**PROMPT**
Among the entries, which lines carry the string "covered"? Copy every one.

** SUPPLIED MATERIAL follows **

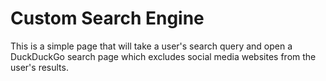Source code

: # Custom Search Engine

This is a simple page that will take a user's search query
and open a DuckDuckGo search page which excludes social media websites from the user's results. 
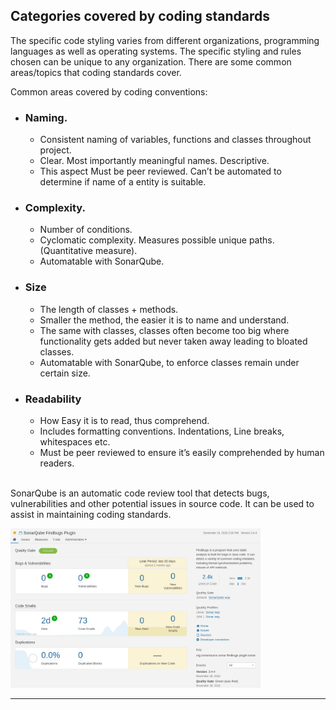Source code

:## Categories covered by coding standards

The specific code styling varies from different organizations, programming languages as well as operating systems. The specific styling and rules chosen can be unique to any organization. There are some common areas/topics that coding standards cover.

Common areas covered by coding conventions:

- ### Naming.

  - Consistent naming of variables, functions and classes throughout project.
  - Clear. Most importantly meaningful names. Descriptive.
  - This aspect Must be peer reviewed. Can’t be automated to determine if name of a entity is suitable.

- ### Complexity.

  - Number of conditions.
  - Cyclomatic complexity. Measures possible unique paths. (Quantitative measure).
  - Automatable with SonarQube.

- ### Size

  - The length of classes + methods.
  - Smaller the method, the easier it is to name and understand.
  - The same with classes, classes often become too big where functionality gets added but never taken away leading to bloated classes.
  - Automatable with SonarQube, to enforce classes remain under certain size.

- ### Readability

  - How Easy it is to read, thus comprehend.
  - Includes formatting conventions. Indentations, Line breaks, whitespaces etc.
  - Must be peer reviewed to ensure it’s easily comprehended by human readers.

\
SonarQube is an automatic code review tool that detects bugs, vulnerabilities and other potential issues in source code. It can be used to assist in maintaining coding standards.

<img src="images/sonarqube.png" alt="SonarQube image" width="400">

---
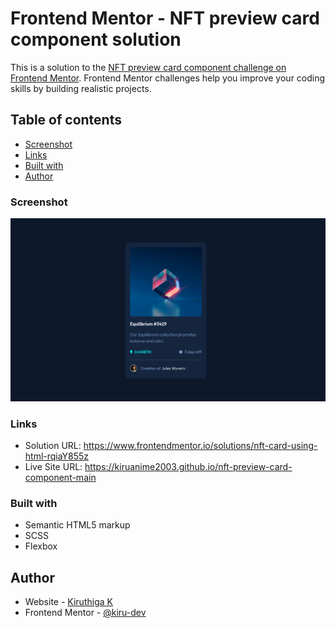 # Frontend Mentor - NFT preview card component solution

This is a solution to the [NFT preview card component challenge on Frontend Mentor](https://www.frontendmentor.io/challenges/nft-preview-card-component-SbdUL_w0U). Frontend Mentor challenges help you improve your coding skills by building realistic projects. 

## Table of contents

- [Screenshot](#screenshot)
- [Links](#links)
- [Built with](#built-with)
- [Author](#author)

### Screenshot

![](./screenshot.jpeg)

### Links

- Solution URL: https://www.frontendmentor.io/solutions/nft-card-using-html-rqiaY855z
- Live Site URL: https://kiruanime2003.github.io/nft-preview-card-component-main

### Built with

- Semantic HTML5 markup
- SCSS
- Flexbox

## Author

- Website - [Kiruthiga K](https://www.kiruanime2003.gitlab.io)
- Frontend Mentor - [@kiru-dev](https://www.frontendmentor.io/profile/kiru-dev)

** End of SUPPLIED MATERIAL **

**ANSWER SECTION**
:## Categories covered by coding standards
Common areas covered by coding conventions:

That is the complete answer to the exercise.